What is being asked: Scan the entries that follow for the word "Объяснение", then report every line in which it appears.

(Collected data)
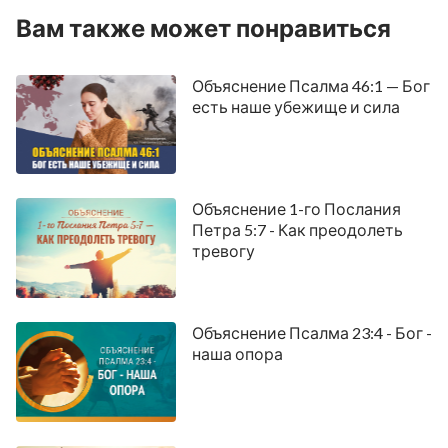
Вам также может понравиться
Объяснение Псалма 46:1 — Бог
есть наше убежище и сила
Объяснение 1-го Послания
Петра 5:7 - Как преодолеть
тревогу
Объяснение Псалма 23:4 - Бог -
наша опора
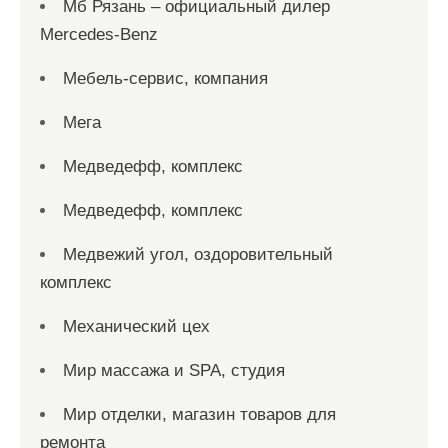
Мб Рязань – официальный дилер
Mercedes-Benz
Мебель-сервис, компания
Мега
Медведефф, комплекс
Медведефф, комплекс
Медвежий угол, оздоровительный
комплекс
Механический цех
Мир массажа и SPA, студия
Мир отделки, магазин товаров для
ремонта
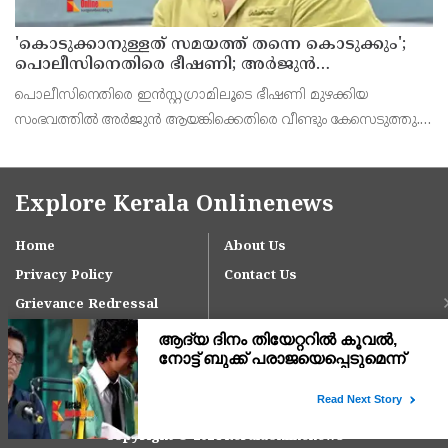
'കൊടുക്കാനുള്ളത് സമയത്ത് തന്നെ കൊടുക്കും';
പൊലീസിനെതിരെ ഭീഷണി; അർജുൻ
ആയങ്കിക്കെതിരെ കേസെടുത്തു
പൊലീസിനെതിരെ ഇൻസ്റ്റഗ്രാമിലൂടെ ഭീഷണി മുഴക്കിയ
സംഭവത്തിൽ അർജുൻ ആയങ്കിക്കെതിരെ വീണ്ടും കേസെടുത്തു.
ഊന്നുകൽ സി ഐയെ ഭീഷണിപ്പെടുത്തിയതിനാണ് പുതിയ കേസ്
രജിസ്റ്റർ ചെയ്തിരിക്കുന്നത്.
Explore Kerala Onlinenews
Home
About Us
Privacy Policy
Contact Us
Grievance Redressal
Copyright © 2024 keralaonlinenews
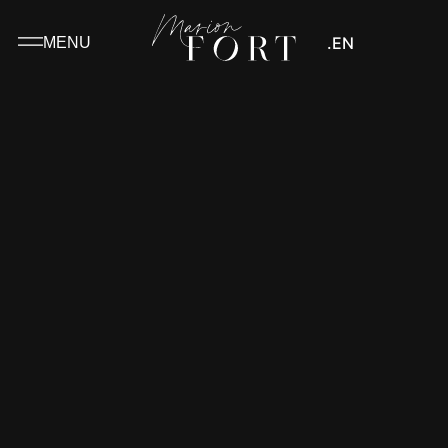
.EN
MENU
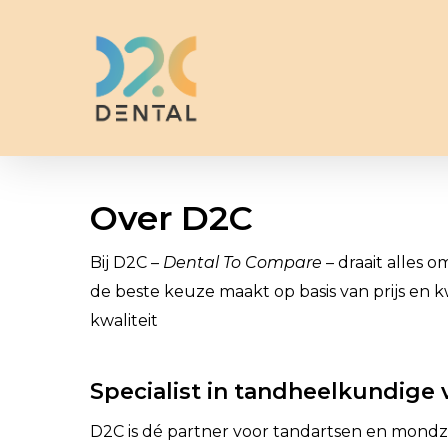
Skip
to
main
content
Over D2C
Bij D2C –
Dental To Compare
– draait alles 
de beste keuze maakt op basis van prijs en k
kwaliteit
Specialist in tandheelkundige 
D2C is dé partner voor tandartsen en mondzo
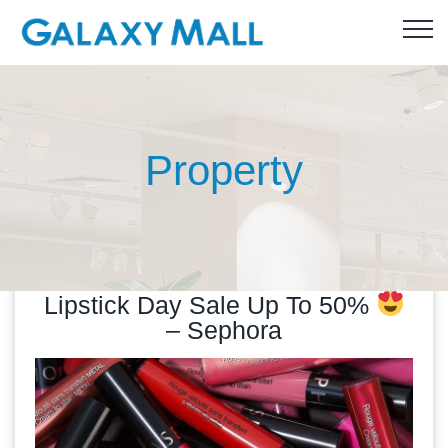
Property
Lipstick Day Sale Up To 50%
– Sephora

Response area:
Объяснение Псалма 46:1 — Бог
Объяснение 1-го Послания
Объяснение Псалма 23:4 - Бог -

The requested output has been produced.